The horses are not used to this. They are the heirs of nomad cavalry, bred for the steppes. Riding them, you forget anything you’ve been taught. I no longer rein in the White Horse when he nuzzles the buttocks of the packhorse in front. And you spur them forward not with your heels but with a hissing Chu-chuh. You never fondle their heads. As we reach higher ground we start to go faster, with relief. But the preferred gait of the White Horse is not a leisurely canter but a fast trot. For mile after mile he insists on this jarring bustle for which the Western rider’s inured rise-and-fall in the saddle is hopeless – the tempo is too fast – and instead you stand in your stirrups as the Mongol raiders did.

Here the shadows of the past are older, deeper. For this is the Mongol heartland. Eight hundred years ago Genghis Khan decreed the upper valleys of the Onon and Kherlen rivers an inviolable sanctuary, permitted only to Mongol royalty, sealed off for their private rites and burial. It became the spiritual powerhouse of his vast empire. Even now, Batmonkh says, travellers to these mountains are resented. This is holy land. Somewhere to our east, a forested massif lifts to the rocky pate of Khan Khenti, revered as Burkhan Khaldun, on whose slopes the young Genghis Khan, destitute and alone, found a haven from his tribal enemies. On these protective heights, runs the Mongol epic, he sheltered as poor as a grasshopper, and later faced the mountain in grateful worship – a mountain already sacred to his people, close to the Eternal Blue Sky of their ancestral veneration. To this mountain, too, he dedicated the worship of his descendants for ever, and himself returned in times of crisis to breathe again its primal power.
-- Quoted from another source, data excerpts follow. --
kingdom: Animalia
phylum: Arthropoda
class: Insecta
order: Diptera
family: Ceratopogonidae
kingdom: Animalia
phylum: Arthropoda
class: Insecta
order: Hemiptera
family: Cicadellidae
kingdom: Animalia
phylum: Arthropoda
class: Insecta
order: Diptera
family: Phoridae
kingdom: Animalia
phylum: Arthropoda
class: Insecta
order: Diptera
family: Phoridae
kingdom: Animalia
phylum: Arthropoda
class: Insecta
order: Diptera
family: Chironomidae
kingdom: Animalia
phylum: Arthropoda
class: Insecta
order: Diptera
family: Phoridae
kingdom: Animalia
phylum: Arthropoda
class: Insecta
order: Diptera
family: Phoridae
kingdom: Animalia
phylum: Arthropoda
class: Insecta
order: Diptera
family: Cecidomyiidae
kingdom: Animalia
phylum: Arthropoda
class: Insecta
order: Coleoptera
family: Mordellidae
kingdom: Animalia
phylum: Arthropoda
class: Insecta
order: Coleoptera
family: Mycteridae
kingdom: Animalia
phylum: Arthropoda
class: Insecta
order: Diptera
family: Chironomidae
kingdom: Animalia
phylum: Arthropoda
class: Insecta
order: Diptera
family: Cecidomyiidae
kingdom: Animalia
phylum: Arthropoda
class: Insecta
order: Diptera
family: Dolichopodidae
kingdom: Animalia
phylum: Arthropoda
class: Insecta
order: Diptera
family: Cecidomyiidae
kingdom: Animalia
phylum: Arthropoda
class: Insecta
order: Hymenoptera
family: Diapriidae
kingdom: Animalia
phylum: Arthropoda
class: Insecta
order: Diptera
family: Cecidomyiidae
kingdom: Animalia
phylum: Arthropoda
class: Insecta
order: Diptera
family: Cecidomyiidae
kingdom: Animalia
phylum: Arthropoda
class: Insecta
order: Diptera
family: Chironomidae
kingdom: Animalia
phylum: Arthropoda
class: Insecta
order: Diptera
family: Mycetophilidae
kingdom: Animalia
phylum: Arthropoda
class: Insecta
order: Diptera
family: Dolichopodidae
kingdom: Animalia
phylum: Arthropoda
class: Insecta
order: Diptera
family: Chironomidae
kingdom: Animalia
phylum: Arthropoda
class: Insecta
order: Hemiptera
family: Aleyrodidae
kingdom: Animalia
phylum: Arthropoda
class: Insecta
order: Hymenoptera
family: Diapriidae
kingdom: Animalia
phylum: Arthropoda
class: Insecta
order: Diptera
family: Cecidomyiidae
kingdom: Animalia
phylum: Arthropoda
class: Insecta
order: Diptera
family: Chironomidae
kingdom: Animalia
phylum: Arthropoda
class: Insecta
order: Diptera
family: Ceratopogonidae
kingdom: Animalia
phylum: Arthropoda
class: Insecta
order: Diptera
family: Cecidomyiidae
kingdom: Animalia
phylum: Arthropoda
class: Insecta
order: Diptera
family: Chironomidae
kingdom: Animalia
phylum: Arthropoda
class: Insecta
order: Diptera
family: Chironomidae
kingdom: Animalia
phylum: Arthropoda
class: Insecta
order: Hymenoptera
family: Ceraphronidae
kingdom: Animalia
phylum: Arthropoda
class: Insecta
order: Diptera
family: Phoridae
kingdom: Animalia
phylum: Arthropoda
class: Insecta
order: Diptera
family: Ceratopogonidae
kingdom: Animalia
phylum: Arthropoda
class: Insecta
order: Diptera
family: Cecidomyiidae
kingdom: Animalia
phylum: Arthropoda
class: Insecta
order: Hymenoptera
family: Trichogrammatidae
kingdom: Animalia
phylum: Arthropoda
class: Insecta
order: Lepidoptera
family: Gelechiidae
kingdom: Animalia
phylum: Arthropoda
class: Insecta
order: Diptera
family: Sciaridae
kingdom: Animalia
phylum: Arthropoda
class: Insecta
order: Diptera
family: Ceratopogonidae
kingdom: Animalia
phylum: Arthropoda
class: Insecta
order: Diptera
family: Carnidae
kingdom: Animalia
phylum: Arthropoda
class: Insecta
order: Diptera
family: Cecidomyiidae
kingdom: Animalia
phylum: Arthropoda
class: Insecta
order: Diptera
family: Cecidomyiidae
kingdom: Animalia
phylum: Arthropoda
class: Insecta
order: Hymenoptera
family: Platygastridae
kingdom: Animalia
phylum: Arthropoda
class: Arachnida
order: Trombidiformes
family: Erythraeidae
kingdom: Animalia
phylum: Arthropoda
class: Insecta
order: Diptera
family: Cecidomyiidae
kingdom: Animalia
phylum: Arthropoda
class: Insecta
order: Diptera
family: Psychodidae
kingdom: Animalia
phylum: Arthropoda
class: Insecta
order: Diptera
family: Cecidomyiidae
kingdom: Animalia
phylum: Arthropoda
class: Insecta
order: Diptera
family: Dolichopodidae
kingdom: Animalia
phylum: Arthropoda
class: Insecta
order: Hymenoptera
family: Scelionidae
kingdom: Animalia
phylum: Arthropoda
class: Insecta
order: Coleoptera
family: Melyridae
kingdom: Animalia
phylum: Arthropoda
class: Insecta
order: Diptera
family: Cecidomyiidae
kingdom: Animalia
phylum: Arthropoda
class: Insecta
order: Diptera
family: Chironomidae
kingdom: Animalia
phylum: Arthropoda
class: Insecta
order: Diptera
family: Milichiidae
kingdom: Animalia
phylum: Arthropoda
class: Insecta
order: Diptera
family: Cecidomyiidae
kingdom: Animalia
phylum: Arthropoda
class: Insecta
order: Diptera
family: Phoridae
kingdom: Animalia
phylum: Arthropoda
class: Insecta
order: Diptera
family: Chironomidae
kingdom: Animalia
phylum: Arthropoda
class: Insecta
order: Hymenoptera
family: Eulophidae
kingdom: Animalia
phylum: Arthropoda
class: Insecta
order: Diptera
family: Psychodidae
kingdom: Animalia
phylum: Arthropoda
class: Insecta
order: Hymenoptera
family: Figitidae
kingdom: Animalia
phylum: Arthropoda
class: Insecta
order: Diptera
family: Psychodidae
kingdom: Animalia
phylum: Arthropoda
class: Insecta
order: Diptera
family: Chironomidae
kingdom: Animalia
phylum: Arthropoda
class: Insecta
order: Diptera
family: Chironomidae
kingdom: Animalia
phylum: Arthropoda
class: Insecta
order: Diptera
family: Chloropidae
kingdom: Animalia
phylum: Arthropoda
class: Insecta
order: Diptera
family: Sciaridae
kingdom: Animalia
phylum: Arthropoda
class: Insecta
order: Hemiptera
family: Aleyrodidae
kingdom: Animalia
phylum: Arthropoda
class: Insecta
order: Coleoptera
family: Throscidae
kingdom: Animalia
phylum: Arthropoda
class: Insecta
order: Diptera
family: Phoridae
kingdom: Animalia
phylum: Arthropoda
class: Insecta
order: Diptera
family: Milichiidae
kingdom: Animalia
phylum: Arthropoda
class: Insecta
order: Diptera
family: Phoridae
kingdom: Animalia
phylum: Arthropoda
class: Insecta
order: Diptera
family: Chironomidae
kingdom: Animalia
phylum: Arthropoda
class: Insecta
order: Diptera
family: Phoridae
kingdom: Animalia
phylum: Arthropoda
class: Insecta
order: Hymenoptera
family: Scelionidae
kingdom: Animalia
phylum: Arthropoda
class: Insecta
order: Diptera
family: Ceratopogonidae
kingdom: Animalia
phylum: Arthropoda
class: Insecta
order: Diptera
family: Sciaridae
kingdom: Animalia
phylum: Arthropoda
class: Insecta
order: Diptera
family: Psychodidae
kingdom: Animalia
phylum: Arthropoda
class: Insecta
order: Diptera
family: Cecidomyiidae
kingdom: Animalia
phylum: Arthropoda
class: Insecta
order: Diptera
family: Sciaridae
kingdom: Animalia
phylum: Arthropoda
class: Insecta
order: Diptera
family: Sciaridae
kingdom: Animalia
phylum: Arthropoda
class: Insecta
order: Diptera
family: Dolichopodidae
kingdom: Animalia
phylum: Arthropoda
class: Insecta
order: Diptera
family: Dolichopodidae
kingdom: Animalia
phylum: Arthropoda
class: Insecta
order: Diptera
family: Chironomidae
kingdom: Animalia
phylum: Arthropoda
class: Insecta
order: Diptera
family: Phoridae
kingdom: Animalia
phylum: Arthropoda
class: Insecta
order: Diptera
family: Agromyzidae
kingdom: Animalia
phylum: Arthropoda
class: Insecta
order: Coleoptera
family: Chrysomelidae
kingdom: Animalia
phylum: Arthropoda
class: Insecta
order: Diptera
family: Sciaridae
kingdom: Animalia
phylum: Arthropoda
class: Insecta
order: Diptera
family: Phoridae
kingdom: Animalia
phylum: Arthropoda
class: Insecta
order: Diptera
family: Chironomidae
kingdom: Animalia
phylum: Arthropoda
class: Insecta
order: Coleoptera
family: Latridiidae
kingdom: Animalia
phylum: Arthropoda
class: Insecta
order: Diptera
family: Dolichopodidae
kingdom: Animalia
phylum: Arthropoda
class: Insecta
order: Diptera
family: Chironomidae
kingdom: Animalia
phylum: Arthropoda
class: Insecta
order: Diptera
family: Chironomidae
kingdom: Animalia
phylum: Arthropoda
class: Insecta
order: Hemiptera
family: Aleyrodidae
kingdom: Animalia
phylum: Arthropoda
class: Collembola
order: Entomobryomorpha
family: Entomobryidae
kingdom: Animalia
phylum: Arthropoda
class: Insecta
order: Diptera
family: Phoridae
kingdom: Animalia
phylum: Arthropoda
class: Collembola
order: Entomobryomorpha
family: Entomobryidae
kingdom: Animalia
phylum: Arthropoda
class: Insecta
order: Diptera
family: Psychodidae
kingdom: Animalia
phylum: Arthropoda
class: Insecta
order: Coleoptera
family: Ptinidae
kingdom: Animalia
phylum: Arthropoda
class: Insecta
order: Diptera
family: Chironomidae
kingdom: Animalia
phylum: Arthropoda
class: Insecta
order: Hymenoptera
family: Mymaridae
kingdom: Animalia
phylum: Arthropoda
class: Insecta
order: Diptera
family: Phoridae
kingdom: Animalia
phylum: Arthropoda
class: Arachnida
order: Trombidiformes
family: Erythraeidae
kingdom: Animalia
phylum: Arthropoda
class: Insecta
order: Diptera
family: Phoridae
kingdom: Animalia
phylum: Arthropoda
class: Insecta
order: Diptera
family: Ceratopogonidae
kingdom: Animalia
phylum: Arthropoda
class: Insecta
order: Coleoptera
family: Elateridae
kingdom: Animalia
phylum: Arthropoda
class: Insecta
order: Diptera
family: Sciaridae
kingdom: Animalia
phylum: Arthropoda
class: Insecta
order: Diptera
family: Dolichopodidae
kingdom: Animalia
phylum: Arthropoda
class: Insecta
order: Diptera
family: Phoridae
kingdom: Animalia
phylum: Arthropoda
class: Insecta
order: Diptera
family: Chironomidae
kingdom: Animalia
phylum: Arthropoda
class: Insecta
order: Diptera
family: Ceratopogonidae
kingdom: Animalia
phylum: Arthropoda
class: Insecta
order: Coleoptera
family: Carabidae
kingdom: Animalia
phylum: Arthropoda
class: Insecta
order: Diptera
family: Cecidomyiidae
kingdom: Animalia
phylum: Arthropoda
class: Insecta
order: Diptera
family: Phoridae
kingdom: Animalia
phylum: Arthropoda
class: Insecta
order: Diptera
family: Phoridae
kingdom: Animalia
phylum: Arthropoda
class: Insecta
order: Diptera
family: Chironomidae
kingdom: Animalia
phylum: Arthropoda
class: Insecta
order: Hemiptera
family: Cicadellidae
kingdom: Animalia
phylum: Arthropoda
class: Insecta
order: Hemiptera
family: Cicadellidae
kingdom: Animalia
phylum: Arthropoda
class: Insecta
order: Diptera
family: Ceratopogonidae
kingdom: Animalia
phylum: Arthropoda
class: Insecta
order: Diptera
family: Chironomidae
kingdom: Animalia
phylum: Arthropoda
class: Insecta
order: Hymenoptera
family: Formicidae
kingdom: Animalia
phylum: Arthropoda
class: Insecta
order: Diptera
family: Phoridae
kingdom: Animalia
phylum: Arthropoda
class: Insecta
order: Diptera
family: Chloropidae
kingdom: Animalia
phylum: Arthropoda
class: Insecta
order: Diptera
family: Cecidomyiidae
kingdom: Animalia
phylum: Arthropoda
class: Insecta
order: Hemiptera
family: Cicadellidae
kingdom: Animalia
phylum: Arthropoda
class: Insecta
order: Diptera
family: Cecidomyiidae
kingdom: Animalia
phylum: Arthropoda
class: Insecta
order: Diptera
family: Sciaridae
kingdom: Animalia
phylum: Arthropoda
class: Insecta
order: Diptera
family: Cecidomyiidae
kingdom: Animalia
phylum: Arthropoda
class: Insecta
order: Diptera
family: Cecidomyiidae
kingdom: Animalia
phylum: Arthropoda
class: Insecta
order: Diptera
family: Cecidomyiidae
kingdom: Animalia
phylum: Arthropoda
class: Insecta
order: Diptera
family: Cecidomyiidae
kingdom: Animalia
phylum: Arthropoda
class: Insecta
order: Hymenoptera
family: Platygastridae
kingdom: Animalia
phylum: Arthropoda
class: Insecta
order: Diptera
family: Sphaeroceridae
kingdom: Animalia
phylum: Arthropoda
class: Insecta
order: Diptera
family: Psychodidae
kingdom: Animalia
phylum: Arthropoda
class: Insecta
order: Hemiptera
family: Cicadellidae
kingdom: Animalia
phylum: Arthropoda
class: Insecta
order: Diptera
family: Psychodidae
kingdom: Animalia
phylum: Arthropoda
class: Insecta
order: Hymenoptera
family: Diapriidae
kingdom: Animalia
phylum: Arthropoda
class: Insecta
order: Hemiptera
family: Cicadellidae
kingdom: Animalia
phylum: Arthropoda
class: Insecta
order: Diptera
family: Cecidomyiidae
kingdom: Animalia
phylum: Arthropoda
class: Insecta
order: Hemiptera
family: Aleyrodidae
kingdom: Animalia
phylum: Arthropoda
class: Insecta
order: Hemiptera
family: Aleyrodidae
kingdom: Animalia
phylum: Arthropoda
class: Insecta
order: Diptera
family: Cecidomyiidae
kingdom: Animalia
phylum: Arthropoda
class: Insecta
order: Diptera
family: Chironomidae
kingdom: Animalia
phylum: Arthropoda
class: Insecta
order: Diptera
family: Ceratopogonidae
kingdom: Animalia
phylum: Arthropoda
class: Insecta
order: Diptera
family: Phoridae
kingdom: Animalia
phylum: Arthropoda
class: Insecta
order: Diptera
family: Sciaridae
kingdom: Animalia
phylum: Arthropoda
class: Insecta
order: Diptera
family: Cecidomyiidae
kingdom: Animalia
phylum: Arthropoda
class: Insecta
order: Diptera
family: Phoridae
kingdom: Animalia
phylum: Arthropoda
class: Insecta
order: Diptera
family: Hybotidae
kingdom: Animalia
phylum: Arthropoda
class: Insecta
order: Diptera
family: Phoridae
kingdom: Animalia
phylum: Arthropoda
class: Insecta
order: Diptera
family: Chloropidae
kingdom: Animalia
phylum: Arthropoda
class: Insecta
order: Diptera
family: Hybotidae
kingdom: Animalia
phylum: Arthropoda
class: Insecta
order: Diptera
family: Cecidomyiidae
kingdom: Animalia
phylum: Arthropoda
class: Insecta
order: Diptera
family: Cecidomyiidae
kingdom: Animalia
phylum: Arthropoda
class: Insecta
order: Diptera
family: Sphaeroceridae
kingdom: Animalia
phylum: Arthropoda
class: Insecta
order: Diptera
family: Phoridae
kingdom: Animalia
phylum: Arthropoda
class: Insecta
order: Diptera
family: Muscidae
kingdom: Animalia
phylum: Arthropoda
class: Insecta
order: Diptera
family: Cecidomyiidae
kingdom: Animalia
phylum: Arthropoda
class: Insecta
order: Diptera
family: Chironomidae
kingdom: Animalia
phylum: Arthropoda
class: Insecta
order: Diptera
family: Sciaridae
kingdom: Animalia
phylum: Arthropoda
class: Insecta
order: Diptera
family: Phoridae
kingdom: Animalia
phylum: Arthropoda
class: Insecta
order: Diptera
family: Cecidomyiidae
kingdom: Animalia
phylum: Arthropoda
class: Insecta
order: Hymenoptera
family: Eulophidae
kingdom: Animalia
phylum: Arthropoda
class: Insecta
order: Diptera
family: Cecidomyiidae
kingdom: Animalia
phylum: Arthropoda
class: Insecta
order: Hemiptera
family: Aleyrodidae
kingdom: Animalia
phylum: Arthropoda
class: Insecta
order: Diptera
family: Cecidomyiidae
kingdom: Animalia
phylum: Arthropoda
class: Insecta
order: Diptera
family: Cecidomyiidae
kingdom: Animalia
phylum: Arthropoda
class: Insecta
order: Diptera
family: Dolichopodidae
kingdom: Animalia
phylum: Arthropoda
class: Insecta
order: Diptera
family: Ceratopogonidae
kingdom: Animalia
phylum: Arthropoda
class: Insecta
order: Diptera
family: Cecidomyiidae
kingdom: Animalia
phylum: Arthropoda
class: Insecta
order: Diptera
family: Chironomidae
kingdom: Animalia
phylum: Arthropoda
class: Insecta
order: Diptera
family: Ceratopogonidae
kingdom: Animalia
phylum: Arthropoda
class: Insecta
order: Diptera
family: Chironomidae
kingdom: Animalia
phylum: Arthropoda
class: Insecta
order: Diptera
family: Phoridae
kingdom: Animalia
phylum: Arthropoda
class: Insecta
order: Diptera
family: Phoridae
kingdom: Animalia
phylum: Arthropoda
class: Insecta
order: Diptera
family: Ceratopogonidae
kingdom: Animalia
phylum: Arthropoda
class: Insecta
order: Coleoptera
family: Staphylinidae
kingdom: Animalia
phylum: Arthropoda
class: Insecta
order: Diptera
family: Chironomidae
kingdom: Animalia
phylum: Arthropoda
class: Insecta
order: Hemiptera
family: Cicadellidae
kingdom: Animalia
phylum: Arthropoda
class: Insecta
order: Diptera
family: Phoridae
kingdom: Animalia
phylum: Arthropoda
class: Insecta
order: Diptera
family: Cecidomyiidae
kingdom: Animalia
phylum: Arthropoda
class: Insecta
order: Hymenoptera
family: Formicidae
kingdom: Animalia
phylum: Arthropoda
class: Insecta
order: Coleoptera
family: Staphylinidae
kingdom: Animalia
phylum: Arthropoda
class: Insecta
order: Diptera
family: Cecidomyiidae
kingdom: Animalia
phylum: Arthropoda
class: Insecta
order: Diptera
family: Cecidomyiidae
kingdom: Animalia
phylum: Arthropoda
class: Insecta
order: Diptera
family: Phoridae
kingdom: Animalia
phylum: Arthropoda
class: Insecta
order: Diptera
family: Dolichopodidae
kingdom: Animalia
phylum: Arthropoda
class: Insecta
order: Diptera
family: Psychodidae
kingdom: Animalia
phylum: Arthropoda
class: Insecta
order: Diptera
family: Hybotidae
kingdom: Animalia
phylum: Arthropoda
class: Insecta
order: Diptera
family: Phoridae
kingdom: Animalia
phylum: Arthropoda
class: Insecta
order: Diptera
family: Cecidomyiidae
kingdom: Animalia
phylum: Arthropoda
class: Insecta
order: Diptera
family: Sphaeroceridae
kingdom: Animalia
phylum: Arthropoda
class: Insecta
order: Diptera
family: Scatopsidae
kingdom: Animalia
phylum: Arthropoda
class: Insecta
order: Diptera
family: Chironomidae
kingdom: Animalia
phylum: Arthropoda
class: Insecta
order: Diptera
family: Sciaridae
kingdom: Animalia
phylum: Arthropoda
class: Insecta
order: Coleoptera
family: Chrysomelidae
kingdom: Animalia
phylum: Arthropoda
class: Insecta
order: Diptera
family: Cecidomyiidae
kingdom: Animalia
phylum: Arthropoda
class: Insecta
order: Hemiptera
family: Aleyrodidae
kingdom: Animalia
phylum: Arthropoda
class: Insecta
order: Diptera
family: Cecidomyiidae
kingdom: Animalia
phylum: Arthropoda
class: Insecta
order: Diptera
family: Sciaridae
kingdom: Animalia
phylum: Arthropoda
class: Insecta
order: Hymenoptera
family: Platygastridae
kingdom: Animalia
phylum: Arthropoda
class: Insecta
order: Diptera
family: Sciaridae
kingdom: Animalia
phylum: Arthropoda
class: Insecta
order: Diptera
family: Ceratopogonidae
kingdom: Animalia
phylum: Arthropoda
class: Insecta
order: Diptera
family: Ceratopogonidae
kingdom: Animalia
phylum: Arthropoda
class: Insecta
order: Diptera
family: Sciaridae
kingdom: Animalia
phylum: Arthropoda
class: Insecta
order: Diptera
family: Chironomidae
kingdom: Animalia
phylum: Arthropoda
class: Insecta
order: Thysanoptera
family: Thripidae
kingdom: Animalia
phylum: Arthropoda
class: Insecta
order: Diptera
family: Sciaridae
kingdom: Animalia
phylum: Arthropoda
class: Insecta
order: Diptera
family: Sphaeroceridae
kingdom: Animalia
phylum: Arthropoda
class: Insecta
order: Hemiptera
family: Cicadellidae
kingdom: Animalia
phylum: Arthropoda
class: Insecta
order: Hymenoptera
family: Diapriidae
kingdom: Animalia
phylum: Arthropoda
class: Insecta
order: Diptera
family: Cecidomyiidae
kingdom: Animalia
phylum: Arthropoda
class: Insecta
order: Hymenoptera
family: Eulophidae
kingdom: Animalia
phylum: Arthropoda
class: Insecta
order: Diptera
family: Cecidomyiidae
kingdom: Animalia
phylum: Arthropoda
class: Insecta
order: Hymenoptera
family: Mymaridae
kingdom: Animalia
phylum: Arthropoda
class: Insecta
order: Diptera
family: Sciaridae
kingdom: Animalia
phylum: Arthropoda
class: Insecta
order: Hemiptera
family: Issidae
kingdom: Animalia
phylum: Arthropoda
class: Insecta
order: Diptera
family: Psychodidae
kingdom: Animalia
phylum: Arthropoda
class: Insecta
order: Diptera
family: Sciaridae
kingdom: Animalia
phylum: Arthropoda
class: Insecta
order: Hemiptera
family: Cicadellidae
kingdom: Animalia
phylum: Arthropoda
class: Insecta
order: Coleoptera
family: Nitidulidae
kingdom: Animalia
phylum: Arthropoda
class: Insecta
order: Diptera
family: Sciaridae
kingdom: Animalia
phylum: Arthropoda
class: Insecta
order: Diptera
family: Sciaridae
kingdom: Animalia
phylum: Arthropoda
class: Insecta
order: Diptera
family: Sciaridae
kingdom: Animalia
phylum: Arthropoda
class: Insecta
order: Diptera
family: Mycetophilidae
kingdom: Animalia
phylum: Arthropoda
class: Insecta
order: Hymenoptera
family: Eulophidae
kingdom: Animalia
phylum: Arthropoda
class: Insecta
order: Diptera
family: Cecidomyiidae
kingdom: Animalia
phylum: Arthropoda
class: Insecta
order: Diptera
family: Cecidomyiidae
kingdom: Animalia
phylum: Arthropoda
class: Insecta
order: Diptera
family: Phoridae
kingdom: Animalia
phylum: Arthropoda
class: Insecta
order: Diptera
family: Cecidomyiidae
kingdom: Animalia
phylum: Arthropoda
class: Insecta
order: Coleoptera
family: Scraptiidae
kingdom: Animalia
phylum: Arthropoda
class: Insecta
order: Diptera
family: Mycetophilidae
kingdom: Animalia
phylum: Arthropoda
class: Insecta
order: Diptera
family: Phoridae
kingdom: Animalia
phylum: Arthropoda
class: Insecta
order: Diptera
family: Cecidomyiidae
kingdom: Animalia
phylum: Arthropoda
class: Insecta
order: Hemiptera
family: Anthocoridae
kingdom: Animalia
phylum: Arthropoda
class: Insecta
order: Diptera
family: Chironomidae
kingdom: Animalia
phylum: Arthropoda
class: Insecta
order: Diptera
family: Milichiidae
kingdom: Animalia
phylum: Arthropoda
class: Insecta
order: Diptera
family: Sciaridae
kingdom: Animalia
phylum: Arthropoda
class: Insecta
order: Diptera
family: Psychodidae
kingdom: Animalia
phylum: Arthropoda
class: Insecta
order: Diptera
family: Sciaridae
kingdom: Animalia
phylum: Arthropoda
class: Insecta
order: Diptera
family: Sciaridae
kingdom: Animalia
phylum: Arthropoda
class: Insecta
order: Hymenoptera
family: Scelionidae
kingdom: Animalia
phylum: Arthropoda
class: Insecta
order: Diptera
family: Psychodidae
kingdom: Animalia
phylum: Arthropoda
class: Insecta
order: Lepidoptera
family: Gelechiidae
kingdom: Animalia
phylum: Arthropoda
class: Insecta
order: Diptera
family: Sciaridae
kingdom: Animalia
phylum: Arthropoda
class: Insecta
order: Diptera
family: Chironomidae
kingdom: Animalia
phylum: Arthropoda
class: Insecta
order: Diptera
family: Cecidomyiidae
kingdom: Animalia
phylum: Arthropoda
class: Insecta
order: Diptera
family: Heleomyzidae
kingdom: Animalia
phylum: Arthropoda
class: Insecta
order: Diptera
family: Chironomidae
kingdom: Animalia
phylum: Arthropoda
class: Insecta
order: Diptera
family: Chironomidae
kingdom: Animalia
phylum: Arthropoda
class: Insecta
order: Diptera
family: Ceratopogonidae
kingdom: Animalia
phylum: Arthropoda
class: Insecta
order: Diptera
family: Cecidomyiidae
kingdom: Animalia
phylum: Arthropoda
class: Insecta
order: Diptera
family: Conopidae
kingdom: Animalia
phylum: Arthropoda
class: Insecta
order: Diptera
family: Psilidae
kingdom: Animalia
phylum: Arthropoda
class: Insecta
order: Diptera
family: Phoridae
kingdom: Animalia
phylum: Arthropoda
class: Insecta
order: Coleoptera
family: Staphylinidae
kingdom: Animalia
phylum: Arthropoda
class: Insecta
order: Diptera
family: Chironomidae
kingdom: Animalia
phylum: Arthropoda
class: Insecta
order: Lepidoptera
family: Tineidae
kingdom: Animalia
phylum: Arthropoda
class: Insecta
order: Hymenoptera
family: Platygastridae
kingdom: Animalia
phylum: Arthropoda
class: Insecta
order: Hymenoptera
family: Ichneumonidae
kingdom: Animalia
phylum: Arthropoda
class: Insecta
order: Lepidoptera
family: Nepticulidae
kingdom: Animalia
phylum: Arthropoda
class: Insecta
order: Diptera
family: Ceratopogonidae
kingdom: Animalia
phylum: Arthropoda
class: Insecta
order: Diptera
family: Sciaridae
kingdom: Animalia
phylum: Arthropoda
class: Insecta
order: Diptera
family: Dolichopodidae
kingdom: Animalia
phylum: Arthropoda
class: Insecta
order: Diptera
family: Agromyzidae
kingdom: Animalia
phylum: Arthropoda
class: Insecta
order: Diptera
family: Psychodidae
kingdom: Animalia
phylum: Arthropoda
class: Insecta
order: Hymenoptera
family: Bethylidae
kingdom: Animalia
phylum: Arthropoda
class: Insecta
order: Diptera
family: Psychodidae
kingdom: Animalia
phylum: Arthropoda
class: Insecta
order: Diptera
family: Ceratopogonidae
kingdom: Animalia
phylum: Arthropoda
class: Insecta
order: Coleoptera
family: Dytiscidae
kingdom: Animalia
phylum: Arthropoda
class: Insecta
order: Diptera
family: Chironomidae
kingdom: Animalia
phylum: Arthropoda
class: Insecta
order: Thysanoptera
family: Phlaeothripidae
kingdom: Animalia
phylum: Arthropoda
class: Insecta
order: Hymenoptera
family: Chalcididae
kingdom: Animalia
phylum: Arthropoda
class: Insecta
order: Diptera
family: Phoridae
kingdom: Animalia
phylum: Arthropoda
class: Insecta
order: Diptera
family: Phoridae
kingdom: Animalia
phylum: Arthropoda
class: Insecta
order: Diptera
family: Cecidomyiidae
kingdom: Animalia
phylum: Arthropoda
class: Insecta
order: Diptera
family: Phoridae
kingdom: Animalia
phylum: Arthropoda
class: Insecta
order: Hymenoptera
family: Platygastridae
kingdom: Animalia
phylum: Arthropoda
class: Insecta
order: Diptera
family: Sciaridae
The true site of Burkhan Khaldun is unsure, but beyond us, in the watershed of the Onon, its valley fills with the adversities of the future conqueror. Here, in about 1162, he was born into the clan of a minor chief. On its banks, after his people had abandoned her, his mother dug for roots to keep her children alive, while the boys fished its streams; and here, after escaping from imprisonment by enemy raiders, Genghis submerged himself in the Onon waters, keeping his head afloat in the wooden halter by which they had confined him, then slipped away.